[DATA SHOWN]

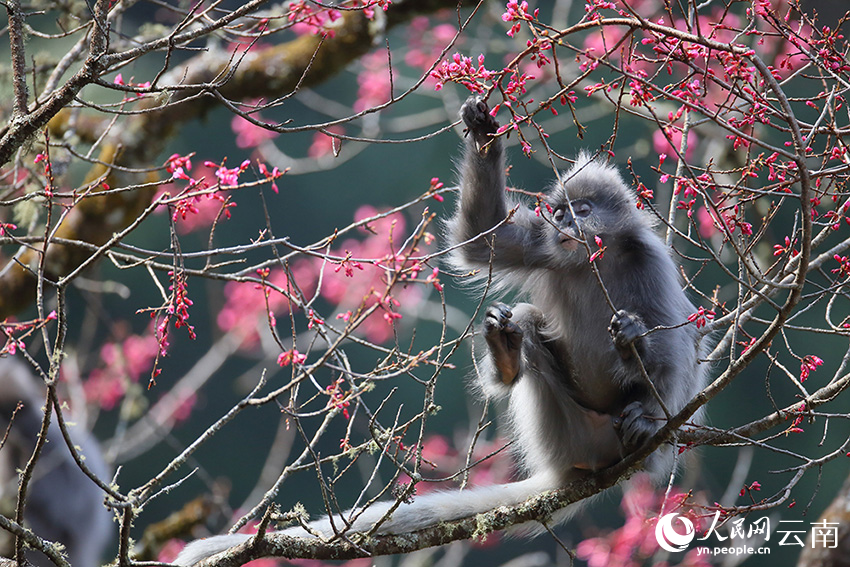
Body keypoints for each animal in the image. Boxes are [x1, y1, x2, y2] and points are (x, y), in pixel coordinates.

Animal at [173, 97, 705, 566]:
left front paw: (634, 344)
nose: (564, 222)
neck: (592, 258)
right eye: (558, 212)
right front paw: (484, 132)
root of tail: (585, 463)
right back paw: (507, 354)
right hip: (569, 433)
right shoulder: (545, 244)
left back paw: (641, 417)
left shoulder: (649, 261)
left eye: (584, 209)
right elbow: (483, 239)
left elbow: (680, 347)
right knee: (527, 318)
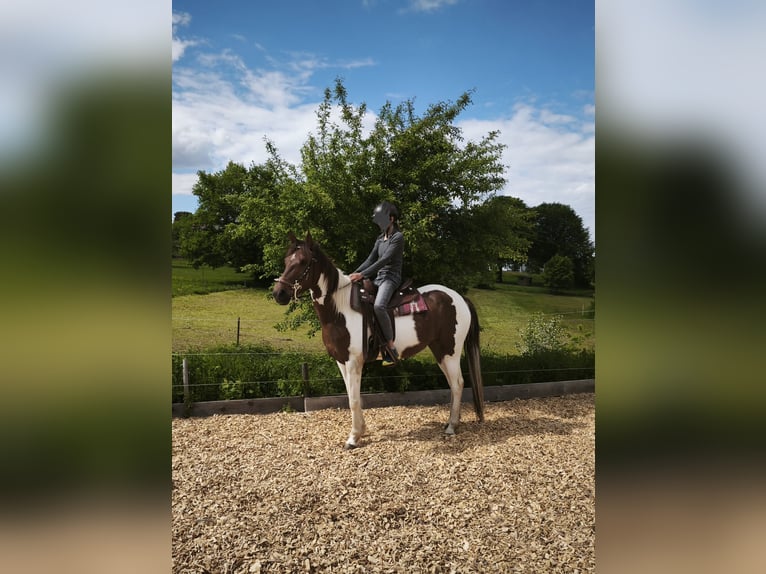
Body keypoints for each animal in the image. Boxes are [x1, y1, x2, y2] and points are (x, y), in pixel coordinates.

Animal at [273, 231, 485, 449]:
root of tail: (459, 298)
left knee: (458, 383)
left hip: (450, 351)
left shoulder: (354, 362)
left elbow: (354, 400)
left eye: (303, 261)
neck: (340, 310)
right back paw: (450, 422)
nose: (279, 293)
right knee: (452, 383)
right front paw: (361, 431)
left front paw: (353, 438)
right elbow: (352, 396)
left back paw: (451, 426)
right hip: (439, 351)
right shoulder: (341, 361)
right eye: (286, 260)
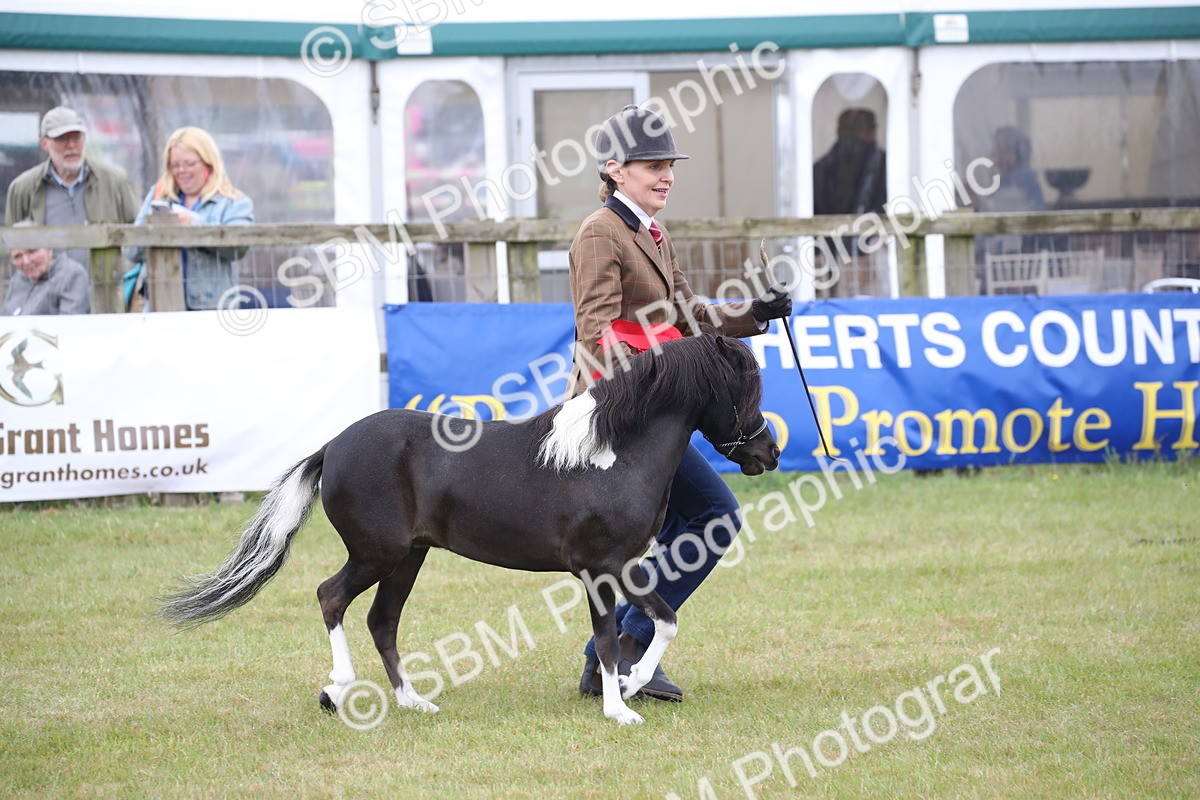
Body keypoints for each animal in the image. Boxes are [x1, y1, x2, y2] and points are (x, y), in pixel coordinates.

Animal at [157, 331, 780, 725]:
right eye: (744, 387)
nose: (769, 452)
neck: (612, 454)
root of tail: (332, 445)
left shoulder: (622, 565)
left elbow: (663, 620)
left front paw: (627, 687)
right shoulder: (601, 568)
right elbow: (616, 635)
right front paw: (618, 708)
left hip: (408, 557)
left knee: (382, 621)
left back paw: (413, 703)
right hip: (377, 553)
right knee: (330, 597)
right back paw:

[/DATA SHOWN]

**TASK DESCRIPTION**
A verbatim transcript of the entries above is required, with the pictures left out.

**YOUR RESPONSE**
Body keypoints for each animal in the image. Boxes are [x1, y1, x2, y2] and points are (x, y), in pixel coordinates.

Animal at [173, 97, 705, 566]:
left front paw: (634, 344)
nose: (564, 222)
neck: (592, 258)
right eye: (558, 212)
right front paw: (484, 132)
root of tail: (585, 463)
right back paw: (507, 354)
right hip: (569, 433)
right shoulder: (545, 244)
left back paw: (641, 417)
left shoulder: (649, 261)
left eye: (584, 209)
right elbow: (483, 239)
left elbow: (680, 347)
right knee: (527, 318)
Body keypoints for each animal in the image. Boxes are [x1, y1, x2, y2] and points are (x, y), in pixel coordinates.

Animal at [273, 231, 485, 449]:
root of tail: (459, 298)
left knee: (458, 383)
left hip: (450, 351)
left shoulder: (354, 362)
left elbow: (354, 400)
left eye: (303, 261)
neck: (340, 310)
right back paw: (450, 422)
nose: (279, 293)
right knee: (452, 383)
right front paw: (361, 431)
left front paw: (353, 438)
right elbow: (352, 396)
left back paw: (451, 426)
right hip: (439, 351)
right shoulder: (341, 361)
right eye: (286, 260)
Body keypoints for each animal in the image. Boxes are [x1, y1, x2, y2] and points are (x, y), in pixel coordinates.

Animal at [157, 331, 780, 725]:
right eye: (744, 387)
nose: (769, 452)
neck: (612, 454)
root of tail: (332, 445)
left shoulder: (622, 565)
left elbow: (663, 620)
left front paw: (627, 687)
right shoulder: (601, 568)
right elbow: (616, 635)
right front paw: (618, 708)
left hip: (408, 557)
left knee: (382, 621)
left back paw: (413, 703)
right hip: (377, 553)
right knee: (330, 597)
right back paw:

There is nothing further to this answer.